Another interesting innovation that may show up in CSI is remote prefetch . Hardware prefetching is nothing new to modern CPUs, it has been around since the 130nm Pentium III. Typically, hardware prefetch works by tracking cache line requests from the CPU and trying to detect a spatial or temporal pattern. For instance, loading a 128MB movie will result in roughly one million sequential requests (temporal) for 128B cache lines that are probably adjacent in memory (spatial). A prefetcher in the cache controller will figure out this pattern, and then start requesting cache accesses ahead of time to hide memory access latencies. However, general purpose systems rely on cache and memory controllers prefetching for the CPU and do not receive feedback from other system agents.
One of the patents relating to CSI is for a remote device initiating a prefetch into processor caches. The general idea is that in some situations, remote agents (an I/O device or coprocessor) might have more knowledge about where data is coming from, than the simple pattern detectors in the cache or memory controller. To take advantage of that, a remote agent sends a prefetch directive message to a cache prefetcher. This message could be as simple as indicating where the prefetch would come from (and therefore where to respond), but in all likelihood would include information such as data size, priority and addressing information. The prefetcher can then respond by initiating a prefetch or simply ignoring the directive altogether. In the former case, the prefetcher would give direct cache access to the remote agent, which then writes the data into the cache. Additionally, the prefetcher could request that the remote agent pre-process the data. For example, if the data is compressed, encoded or encrypted, the remote agent could transform the data to an immediately readable format, or route it over the interprocessor fabric to a decoder or other mechanism.
The most obvious application for remote prefetching is improving I/O performance when receiving data from a high speed Ethernet, FibreChannel or Infiniband interface (the network device would be the remote agent in that case). This would be especially helpful if the transfer unit is large, as is the case for storage protocols such as iSCSI or FibreChannel, since the prefetch would hide latency for most of the data. To see how remote prefetch could improve performance, Figure 7 shows an example using a network device.
Figure 7 – Remote Prefetch for Network Traffic
On the left is a traditional system, which is accessing 4KB of data over a SAN. It receives a packet of data through the network interface, and then issues a write-invalidate snoop for a cache line to all caching agents in the system. A cache line in memory is allocated, and the data is stored through the I/O hub. This repeats until all 4KB of data has been written into the memory, at which point the I/O device issues an interrupt to the processor. Then, the processor requests the data from memory and snoops all the caching agents; lastly it reads the memory into the cache and begins to use the data.

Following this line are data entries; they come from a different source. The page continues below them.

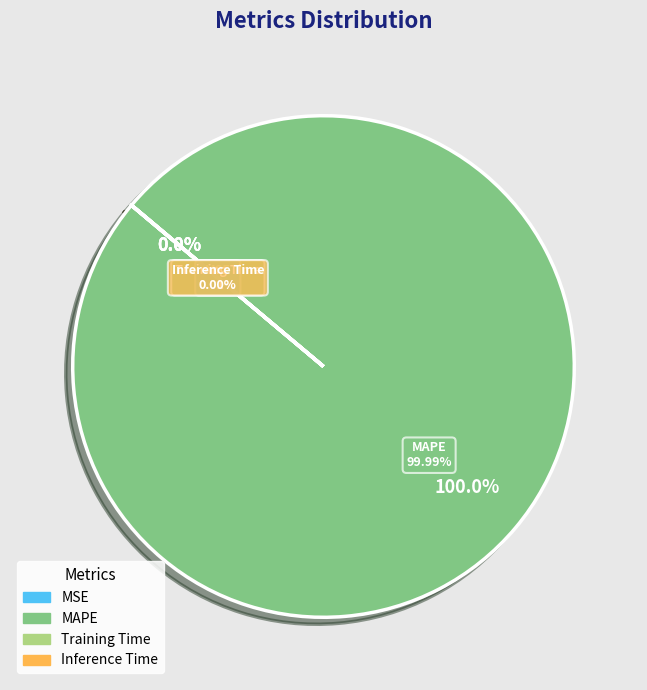

What portion of the pie excludes Inference Time?

100.0%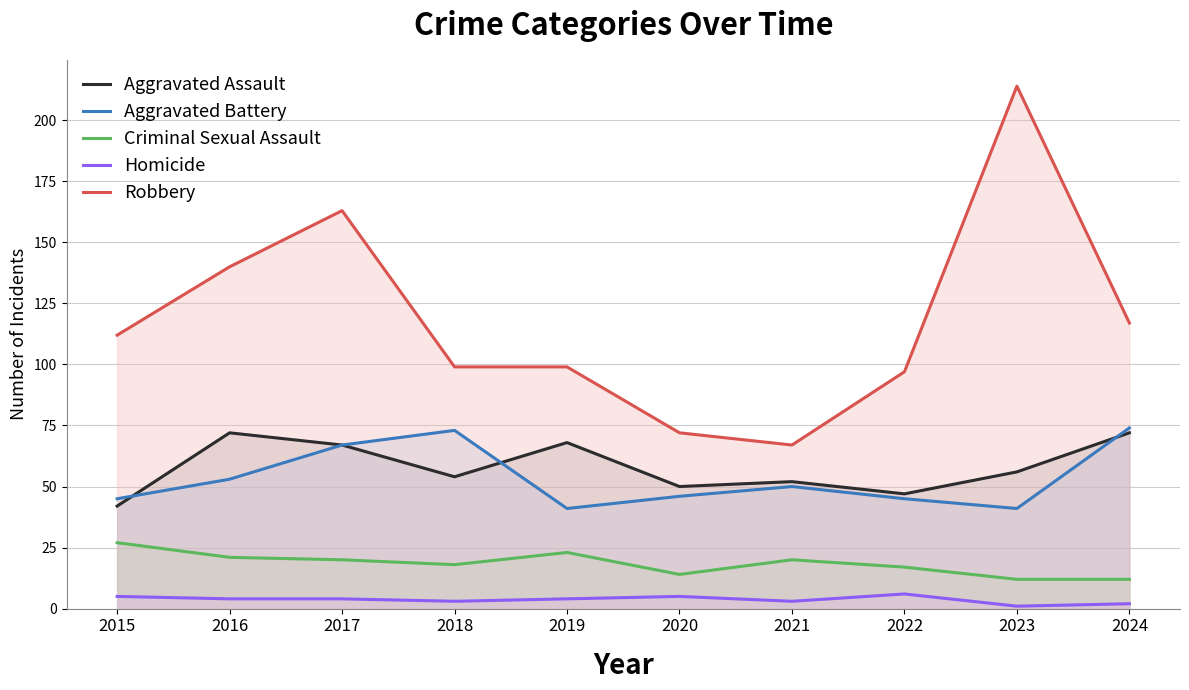

How many interior local peaks does the Criminal Sexual Assault series have?

2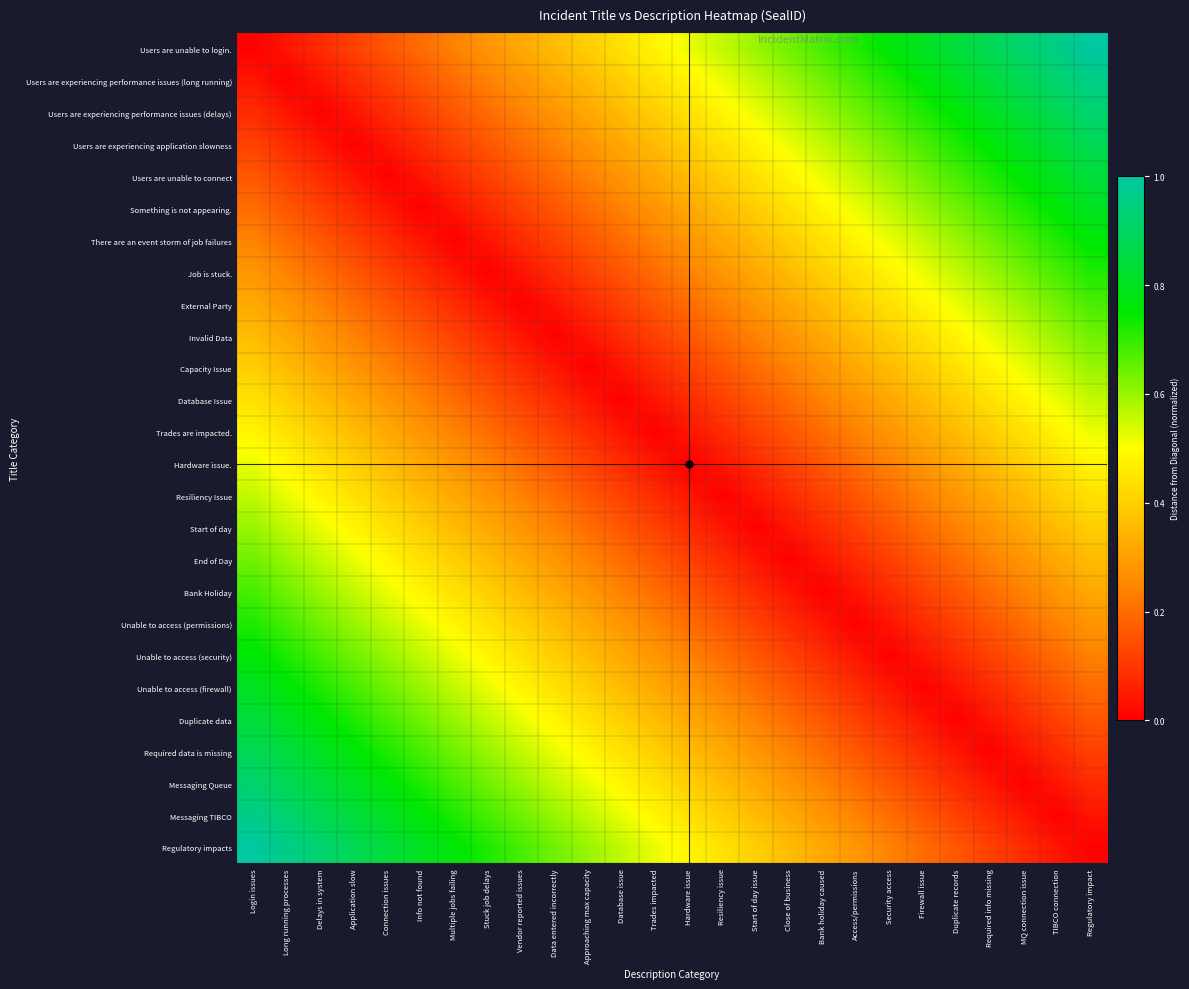

What is the maximum value shown in the chart?

1.0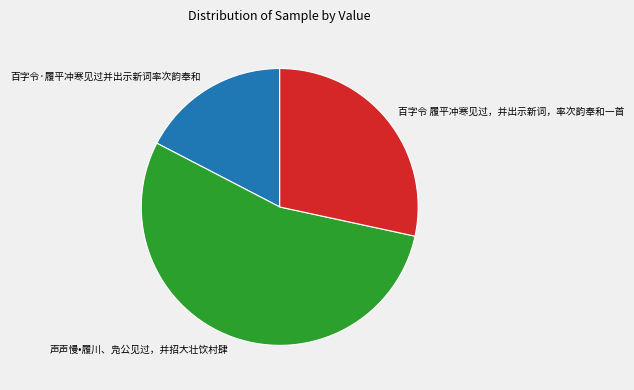

Is 百字令 履平冲寒见过，并出示新词，率次韵奉和一首 the majority of the pie?

No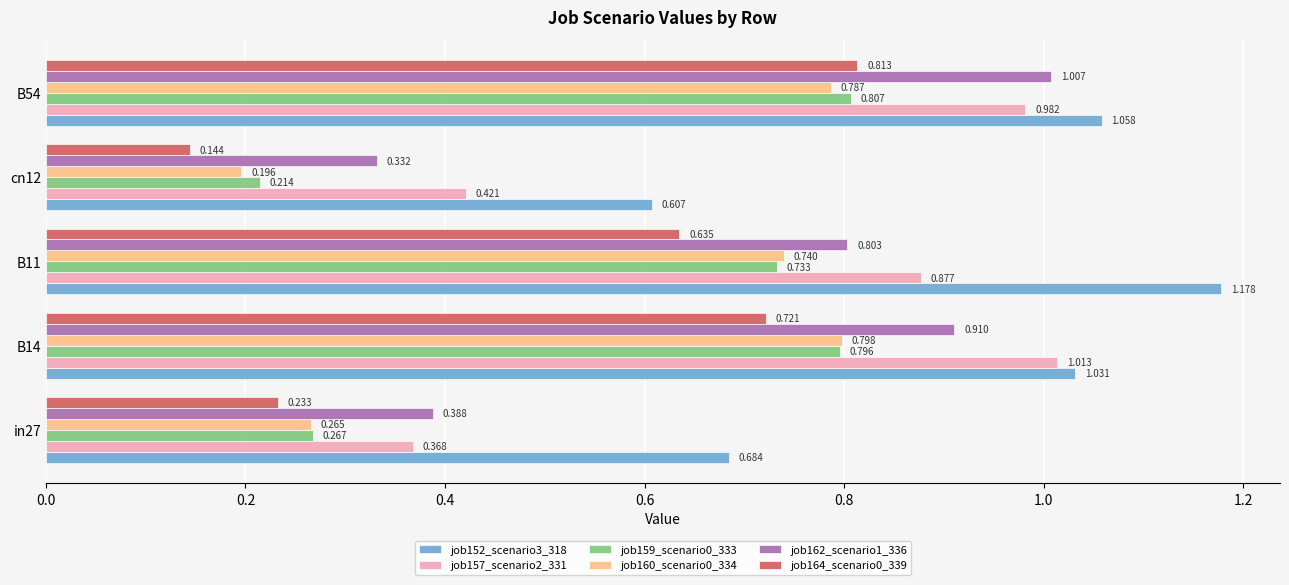

At which label does job164_scenario0_339 reach its peak?

B54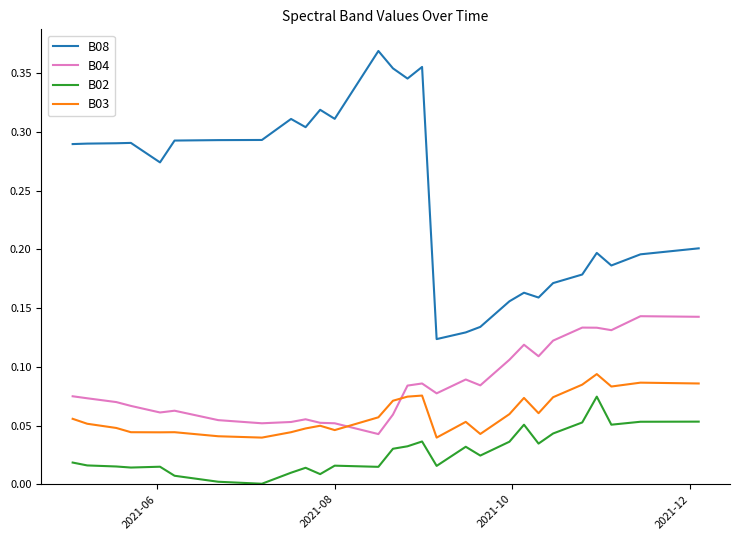

List the series in order of their peak value, lowest first.

B02, B03, B04, B08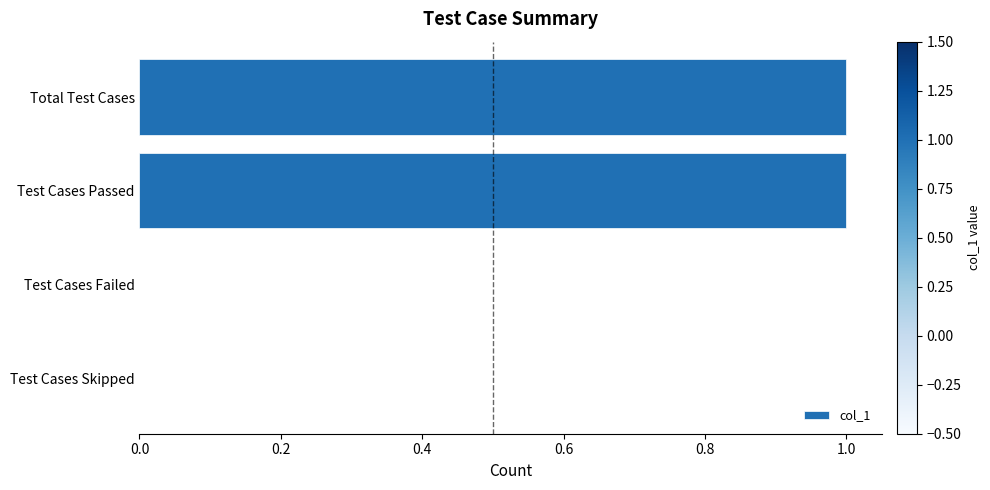

True or false: the data shows 1 at Test Cases Skipped.

False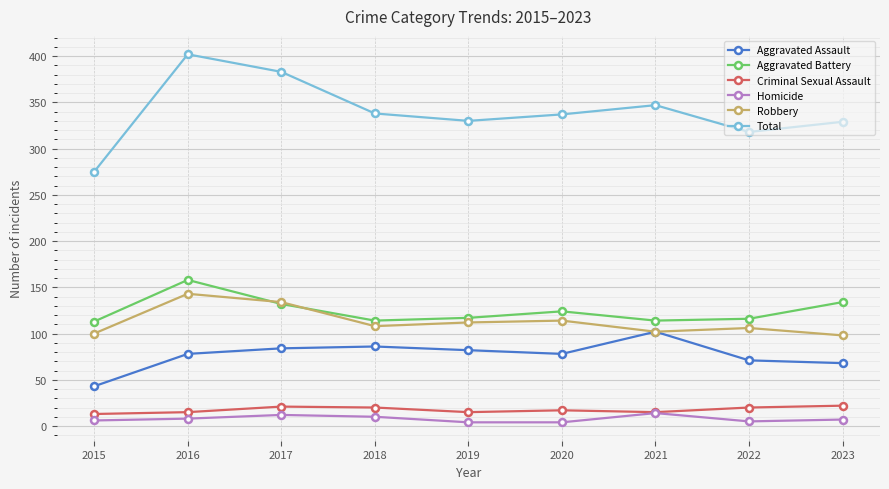

What is the lowest value of the Criminal Sexual Assault series?

13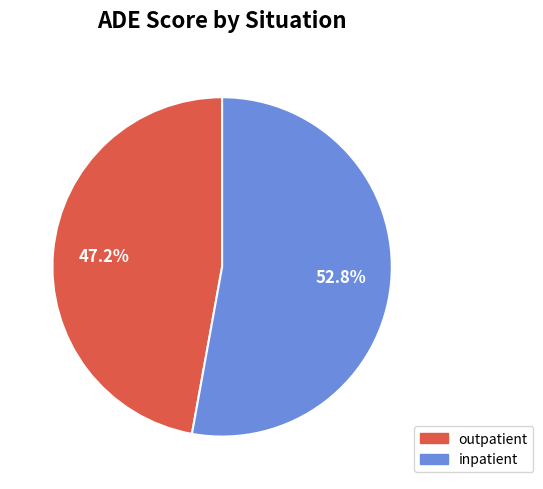

Between outpatient and inpatient, which is larger?

inpatient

In a system using remote prefetch, the network adapter begins receiving data and the packet headers indicate that the data payload is 4KB. The network adapter then sends a prefetch directive, through the I/O hub to the processor’s cache, which responds by granting direct cache access. The I/O hub will issue a write-invalidate snoop for each cache line written, but instead of storing to memory, the data is placed directly in the processor’s cache in the modified state. When all the data has been moved, the I/O hub sends an interrupt and the processor begins operating on the data already in the cache. Compared to the previously described method, remote prefetching demonstrates several advantages. First, it eliminates all of the snoop requests by the processor to read the data from memory to the cache. Second, it reduces the load on the main memory system (especially if the processors can stream results back to network adapter) and modestly decreases latency.
While the most obvious application of the patented technique is for network I/O, remote prefetch could work with any part of a system that does caching. For instance, in a multiprocessor system, remote prefetch between different processors, or even coprocessors or acceleration devices is quite feasible. It is unclear whether this feature will be made available to coprocessor vendors and other partners, but it would certainly be beneficial for Intel and a promising sign for a more open platform going forward.